The family of a Southwark teacher who passed away from asbestos exposure are making an appeal for her former colleagues.
Elizabeth Murphy, known as Betty, worked in The Sacred Heart RC School, St Veronica’s RC School and Honour Oak Girls’ Grammar School, teaching mainly History, French and English.
Teaching between 1966 and 1972, Betty was working before asbestos was banned in 1999. On August 6 2020, she died from mesothelioma – an incurable type of lung cancer linked to asbestos exposure.
She said to her family that she and her colleagues would put holes in walls and ceilings when hanging displays in the classroom – raising the high likelihood that she was subject to asbestos poisoning.
There is however no suggestion that the current school buildings contain asbestos.

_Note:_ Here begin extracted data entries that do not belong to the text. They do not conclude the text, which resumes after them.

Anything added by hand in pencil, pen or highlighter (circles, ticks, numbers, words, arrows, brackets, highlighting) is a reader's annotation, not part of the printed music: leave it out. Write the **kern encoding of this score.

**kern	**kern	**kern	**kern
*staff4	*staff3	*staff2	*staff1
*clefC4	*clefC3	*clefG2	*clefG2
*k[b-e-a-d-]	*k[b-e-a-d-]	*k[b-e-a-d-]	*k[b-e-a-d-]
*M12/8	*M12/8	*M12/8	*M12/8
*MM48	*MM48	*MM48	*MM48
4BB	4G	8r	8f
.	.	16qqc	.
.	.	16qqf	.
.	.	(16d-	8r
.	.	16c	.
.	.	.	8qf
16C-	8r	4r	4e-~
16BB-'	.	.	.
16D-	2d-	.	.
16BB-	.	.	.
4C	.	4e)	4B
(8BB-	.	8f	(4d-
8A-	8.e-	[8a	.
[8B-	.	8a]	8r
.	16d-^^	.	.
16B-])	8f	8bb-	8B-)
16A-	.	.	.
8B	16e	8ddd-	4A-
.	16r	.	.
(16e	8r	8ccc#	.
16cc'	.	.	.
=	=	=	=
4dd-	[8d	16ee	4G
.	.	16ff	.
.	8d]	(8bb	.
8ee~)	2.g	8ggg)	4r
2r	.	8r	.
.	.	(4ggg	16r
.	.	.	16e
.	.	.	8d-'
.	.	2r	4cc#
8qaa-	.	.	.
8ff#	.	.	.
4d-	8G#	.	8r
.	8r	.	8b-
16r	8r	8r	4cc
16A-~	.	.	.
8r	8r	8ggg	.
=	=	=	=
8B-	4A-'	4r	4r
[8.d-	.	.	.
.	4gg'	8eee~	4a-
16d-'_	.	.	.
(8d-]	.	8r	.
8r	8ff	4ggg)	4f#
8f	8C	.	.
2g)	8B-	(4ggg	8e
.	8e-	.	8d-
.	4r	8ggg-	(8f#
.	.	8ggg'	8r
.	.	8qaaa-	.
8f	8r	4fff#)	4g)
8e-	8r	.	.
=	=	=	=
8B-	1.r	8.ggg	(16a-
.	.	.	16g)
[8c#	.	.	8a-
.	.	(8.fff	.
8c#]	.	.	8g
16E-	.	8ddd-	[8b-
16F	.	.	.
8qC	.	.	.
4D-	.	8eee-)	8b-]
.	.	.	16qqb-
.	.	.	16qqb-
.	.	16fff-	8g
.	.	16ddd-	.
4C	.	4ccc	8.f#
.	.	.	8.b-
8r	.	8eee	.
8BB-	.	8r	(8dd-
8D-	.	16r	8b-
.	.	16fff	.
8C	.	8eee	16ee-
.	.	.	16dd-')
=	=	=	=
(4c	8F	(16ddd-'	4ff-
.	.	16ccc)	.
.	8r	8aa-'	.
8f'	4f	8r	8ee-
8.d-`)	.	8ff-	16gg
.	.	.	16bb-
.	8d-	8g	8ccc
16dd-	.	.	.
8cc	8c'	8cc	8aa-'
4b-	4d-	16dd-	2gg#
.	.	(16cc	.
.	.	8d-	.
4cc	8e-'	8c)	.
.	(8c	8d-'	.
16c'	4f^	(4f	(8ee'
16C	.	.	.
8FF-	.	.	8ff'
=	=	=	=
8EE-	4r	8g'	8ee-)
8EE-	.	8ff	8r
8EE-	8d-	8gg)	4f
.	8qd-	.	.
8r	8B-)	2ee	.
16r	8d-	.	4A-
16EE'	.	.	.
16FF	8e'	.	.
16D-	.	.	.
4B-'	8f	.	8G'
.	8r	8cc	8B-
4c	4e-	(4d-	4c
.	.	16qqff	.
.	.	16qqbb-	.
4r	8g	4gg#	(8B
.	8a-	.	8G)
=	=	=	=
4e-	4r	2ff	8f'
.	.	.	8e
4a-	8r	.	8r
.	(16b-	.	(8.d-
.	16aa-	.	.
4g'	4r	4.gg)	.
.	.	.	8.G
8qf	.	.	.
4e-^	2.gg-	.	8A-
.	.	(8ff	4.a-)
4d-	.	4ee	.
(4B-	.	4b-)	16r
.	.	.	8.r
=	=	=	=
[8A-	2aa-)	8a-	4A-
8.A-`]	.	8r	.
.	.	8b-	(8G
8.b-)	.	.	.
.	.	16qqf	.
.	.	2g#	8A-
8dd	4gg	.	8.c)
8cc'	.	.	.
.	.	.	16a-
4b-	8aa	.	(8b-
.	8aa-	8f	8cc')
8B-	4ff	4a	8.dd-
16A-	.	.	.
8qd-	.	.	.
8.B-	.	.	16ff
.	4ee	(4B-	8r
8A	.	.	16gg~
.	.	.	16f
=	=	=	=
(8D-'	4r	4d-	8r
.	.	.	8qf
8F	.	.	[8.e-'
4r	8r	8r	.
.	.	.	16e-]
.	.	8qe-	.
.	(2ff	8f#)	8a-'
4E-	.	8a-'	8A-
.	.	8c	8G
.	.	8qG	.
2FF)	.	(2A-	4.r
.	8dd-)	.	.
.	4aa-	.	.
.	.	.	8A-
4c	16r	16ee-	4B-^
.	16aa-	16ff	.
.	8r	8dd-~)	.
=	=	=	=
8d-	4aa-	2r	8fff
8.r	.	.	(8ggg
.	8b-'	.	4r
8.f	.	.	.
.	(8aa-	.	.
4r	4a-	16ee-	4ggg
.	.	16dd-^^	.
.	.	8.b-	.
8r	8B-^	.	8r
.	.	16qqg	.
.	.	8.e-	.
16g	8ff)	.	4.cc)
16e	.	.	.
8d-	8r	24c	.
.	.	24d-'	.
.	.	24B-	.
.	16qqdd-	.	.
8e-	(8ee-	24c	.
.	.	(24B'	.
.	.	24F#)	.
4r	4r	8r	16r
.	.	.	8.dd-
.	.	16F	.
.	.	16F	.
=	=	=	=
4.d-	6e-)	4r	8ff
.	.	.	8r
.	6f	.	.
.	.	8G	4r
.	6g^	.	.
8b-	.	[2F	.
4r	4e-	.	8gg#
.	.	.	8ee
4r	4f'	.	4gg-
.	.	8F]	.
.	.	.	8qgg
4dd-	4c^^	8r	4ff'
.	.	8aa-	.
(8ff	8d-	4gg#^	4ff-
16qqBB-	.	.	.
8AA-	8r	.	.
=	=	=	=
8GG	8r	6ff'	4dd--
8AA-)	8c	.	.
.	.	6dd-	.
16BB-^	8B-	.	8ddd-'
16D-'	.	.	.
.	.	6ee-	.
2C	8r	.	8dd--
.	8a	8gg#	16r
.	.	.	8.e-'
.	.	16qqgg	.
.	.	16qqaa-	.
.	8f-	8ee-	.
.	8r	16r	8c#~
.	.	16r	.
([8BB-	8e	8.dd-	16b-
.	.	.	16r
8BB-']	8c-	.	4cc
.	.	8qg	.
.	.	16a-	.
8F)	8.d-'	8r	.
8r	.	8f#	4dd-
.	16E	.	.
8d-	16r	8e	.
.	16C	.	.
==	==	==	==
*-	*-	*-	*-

Now, social justice law firm, Hodge Jones & Allen Solicitors, are looking into Betty’s death – and her family are making an appeal to get in touch with her former colleagues, in the hopes of uncovering more information about what happened.
Betty’s family said they were shocked and saddened that Betty died from mesothelioma, possibly caused by exposure to asbestos in the career she loved so much.

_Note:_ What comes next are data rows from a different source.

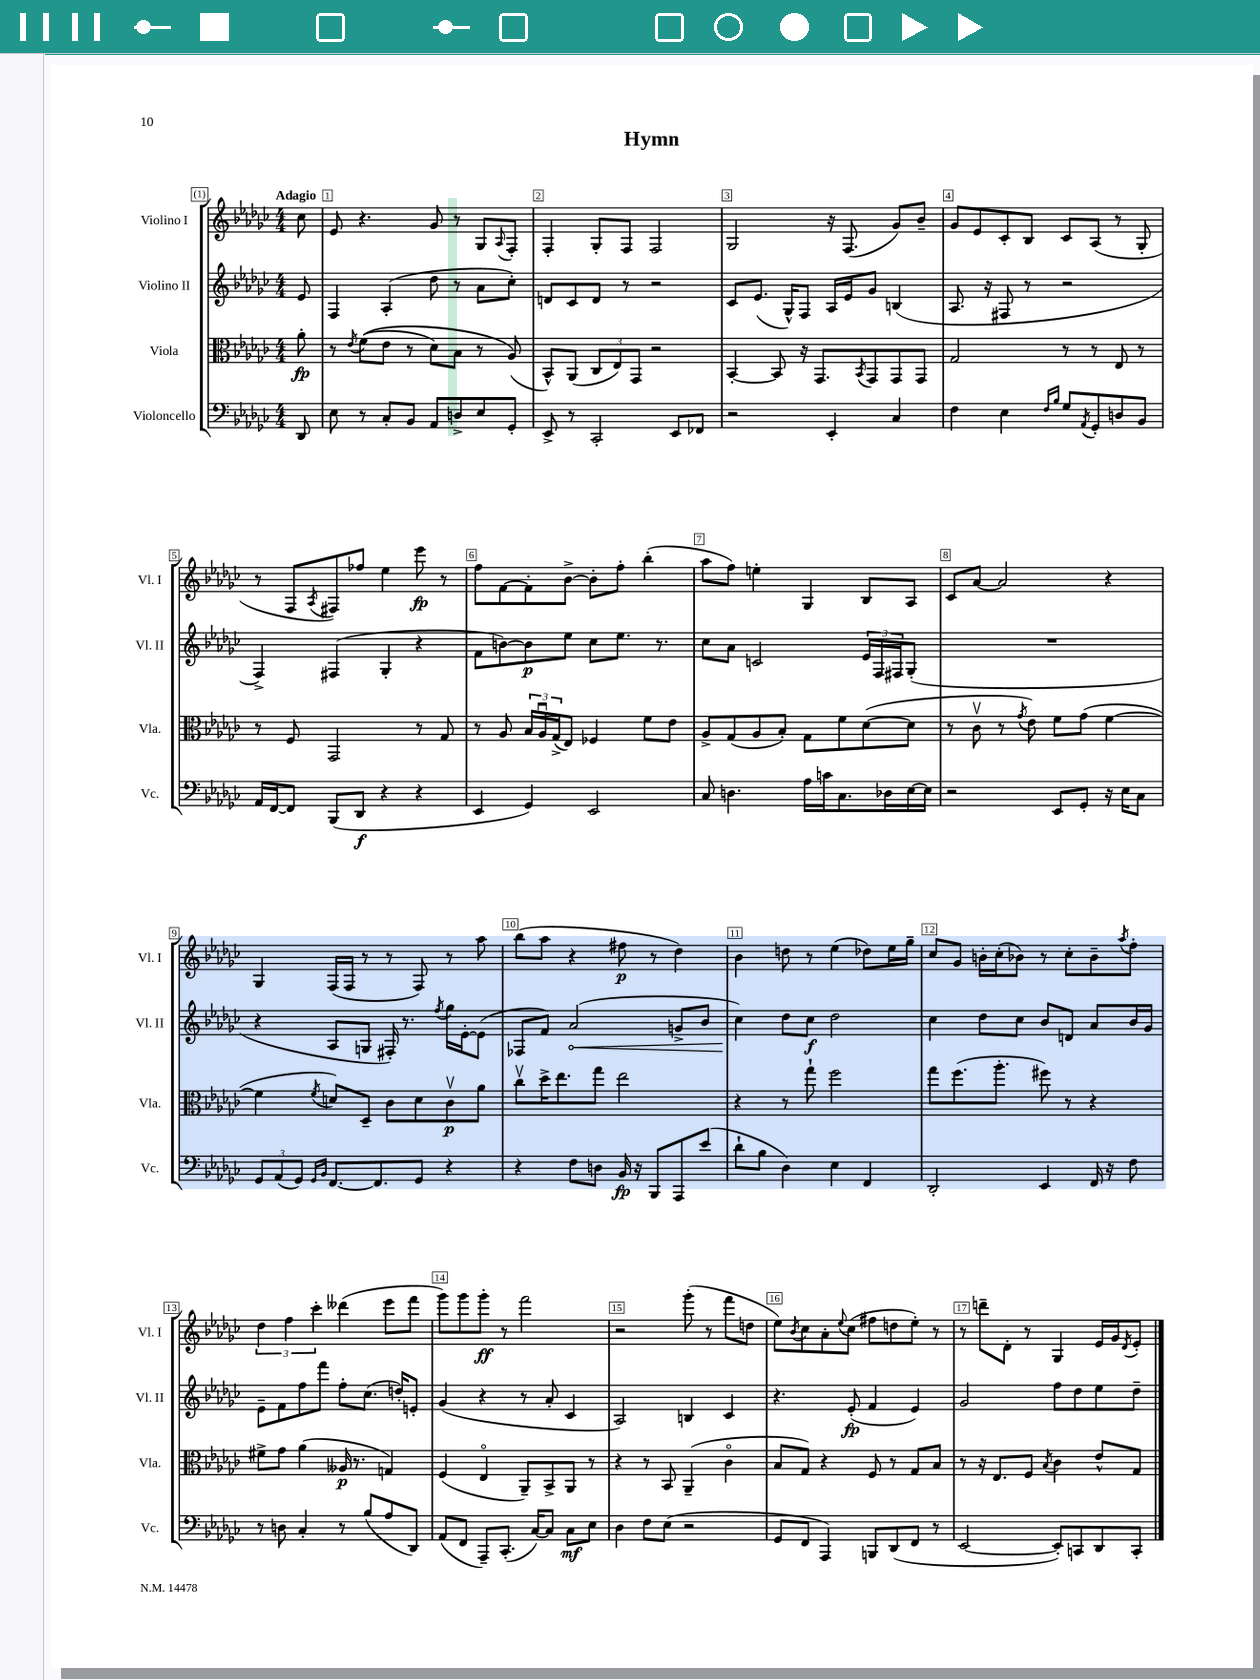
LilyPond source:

\header { title = "Hymn" }
<<
\new StaffGroup <<
\new Staff = "s0" \with { instrumentName = "Violino I" shortInstrumentName = "Vl. I" } {
    \clef treble \key ges \major \numericTimeSignature \time 4/4 \partial 8 \tempo "Adagio"
    ces''8 |
    ees'8 r4. ges'8 r8 ges8 \appoggiatura { aes8 } f8-. |
    f4-. ges8-. f8 f2 |
    ges2 r16 f8.( ges'8) bes'8-- |
    ges'8 ees'8 ces'8-. bes8 ces'8 aes8( r8 ges8-. |
    r8 f8 \acciaccatura { aes8 } fis8) fes''8 ees''4 ees'''8\fp r8 |
    f''8 f'8~ f'8-. bes'8~-> bes'8-. f''8-. bes''4-.( |
    aes''8 f''8) e''4-. ges4 bes8 aes8 |
    ces'8 aes'8~ aes'2 r4 |
    ges4 f16( f16 r8 r8 f8) r8 aes''8 |
    bes''8( aes''8 r4 fis''8\p r8 des''4) |
    bes'4 d''8 r8 ees''4( des''8) ees''16 ges''16-- |
    ces''8 ges'8 b'16-. ces''16-.( bes'8) r8 ces''8-. bes'8-- \acciaccatura { aes''8 } f''8-. |
    \tuplet 3/2 { des''4 f''4 ces'''4-. } deses'''4( ees'''8 f'''8 |
    ges'''8) ges'''8 ges'''8-.\ff r8 f'''2 |
    r2 ges'''8-.( r8 f'''8 d''8 |
    ees''8) \acciaccatura { bes'8 } ces''8 aes'8-. \appoggiatura { ees''8 } ces''8( fis''8 d''8 ees''8-.) r8 |
    r8 d'''8-- des'8-. r8 ges4 ees'16 ges'16 \acciaccatura { des'8 } ees'8-. \bar "|." |
}
\new Staff = "s1" \with { instrumentName = "Violino II" shortInstrumentName = "Vl. II" } {
    \clef treble \key ges \major \numericTimeSignature \time 4/4 \partial 8
    ees'8 |
    f4 aes4-.( des''8 r8 aes'8 ces''8-.) |
    d'8 ces'8 d'8 r8 r2 |
    ces'8 ees'8.( ges16-^) f8 aes16 ees'16 ges'8 b4( |
    aes8. r16 fis8 r8 r2 |
    f4->) fis4( ges4-. r4 |
    f'8 b'8~) b'8\p ees''8 ces''8 ees''8. r8. |
    ces''8 aes'8 c'2 \tuplet 3/2 { ees'16 f16 fis16 } ges8-.( |
    R1 |
    r4 aes8 g8 fis16-.) r8. \acciaccatura { f''8 } ges''16 ees'16~-. ees'8( |
    fes8 f'8) \once \override Hairpin.circled-tip = ##t aes'2\<( g'8-> bes'8 |
    ces''4\!) des''8 ces''8\f des''2 |
    ces''4 des''8 ces''8 bes'8 d'8 aes'8 bes'16 ges'16 |
    ees'8-- f'8 f''8 f'''8 f''8-. ces''8.( d''16-.) e'8-. |
    ges'4( r4 r8 aes'8-. ces'4 |
    aes2) b4 ces'4 |
    r4. ees'8-.\fp( f'4 ees'4) |
    ges'2 f''8 des''8 ees''8 des''8-- \bar "|." |
}
\new Staff = "s2" \with { instrumentName = "Viola" shortInstrumentName = "Vla." } {
    \clef alto \key ges \major \numericTimeSignature \time 4/4 \partial 8
    aes'8-.\fp |
    r8 \acciaccatura { ees'8 } f'8(\( ees'8 r8 des'8) bes8 r8 aes8(\) |
    bes,8-^) aes,8( \tuplet 3/2 { ces8 ees8) ges,8 } r2 |
    bes,4~-. bes,8 r16 ges,8. \acciaccatura { bes,8 } ges,8 ges,8 ges,8 |
    ges2 r8 r8 ees8 r8 |
    r8 f8 ges,2 r8 ges8 |
    r8 aes8 \tuplet 3/2 { bes16 aes16\downbow ges16->( } ees8) fes4 f'8 ees'8 |
    aes8-> ges8( aes8 bes8-.) ges8 f'8 des'8~( des'8 |
    r8 ces'8\upbow r8 \acciaccatura { ges'8 } ees'8) f'8 ges'8( f'4~ |
    f'4 \acciaccatura { f'8 } d'8) des8-- ces'8 d'8 ces'8\upbow\p aes'8 |
    ces''8\upbow des''16-> ees''8. ges''8 ees''2 |
    r4 r8 ges''8-! f''2 |
    ges''8 f''8.( aes''8.-. fis''8) r8 r4 |
    fis'8-> ges'8 aes'4( aeses16\p r8. g4) |
    f4( ees4\flageolet aes,8--) bes,8-> aes,8 r8 |
    r4 r8 bes,8 aes,4--( ces'4\flageolet |
    bes8 ges8) r4 f8 r8 ges8 bes8 |
    r8 r16 ees8. f8 \acciaccatura { bes8 } ces'4 ees'8-^ ges8 \bar "|." |
}
\new Staff = "s3" \with { instrumentName = "Violoncello" shortInstrumentName = "Vc." } {
    \clef bass \key ges \major \numericTimeSignature \time 4/4 \partial 8
    des,8 |
    ees8 r8 ces8-. bes,8 aes,8 d8-> ees8 ges,8-. |
    ees,8-> r8 ces,2-. ees,8 fes,8 |
    r2 ees,4-. ces4 |
    f4 ees4 \grace { f16 bes16 } ges8 \acciaccatura { aes,8 } ges,8-. d8 bes,8 |
    aes,16 f,16~ f,8 bes,,8( des,8\f r4 r4 |
    ees,4 ges,4) ees,2 |
    ces8 d4. aes16 c'16 ces8. des16 ees16~ ees16 |
    r2 ees,8 ges,8-. r16 ees16 ces8 |
    \tuplet 3/2 { ges,8 aes,8( ges,8) } \grace { ges,16 bes,16 } f,8.~ f,8. ges,8 r4 |
    r4 f8 d8 bes,16\fp r16 bes,,8 aes,,8 ees'8( |
    des'8-! bes8 des4) ees4 f,4 |
    des,2-. ees,4 f,16 r16 f8 |
    r8 d8 ces4-. r8 bes8( aes8 des,8) |
    aes,8( f,8 aes,,8--) ces,8.-.( ces16~) ces8 ces8\mf ees8 |
    des4 f8 ees8( r2 |
    ges,8 f,8 aes,,4) b,,8 des,8( f,8 r8 |
    ees,2~ ees,8-.) c,8 des,8 c,8-. \bar "|." |
}
>>
>>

The family’s lawyer, Lorna Webster, highlighted that mesothelioma can develop decades after exposure.
“With many school buildings dating back to times when asbestos use was commonplace, we’re unfortunately seeing mesothelioma cases in a number of people who worked in schools,” she said.”
While mesothelioma is rarely curable, treatment can help to alleviate the symptoms if it is caught early.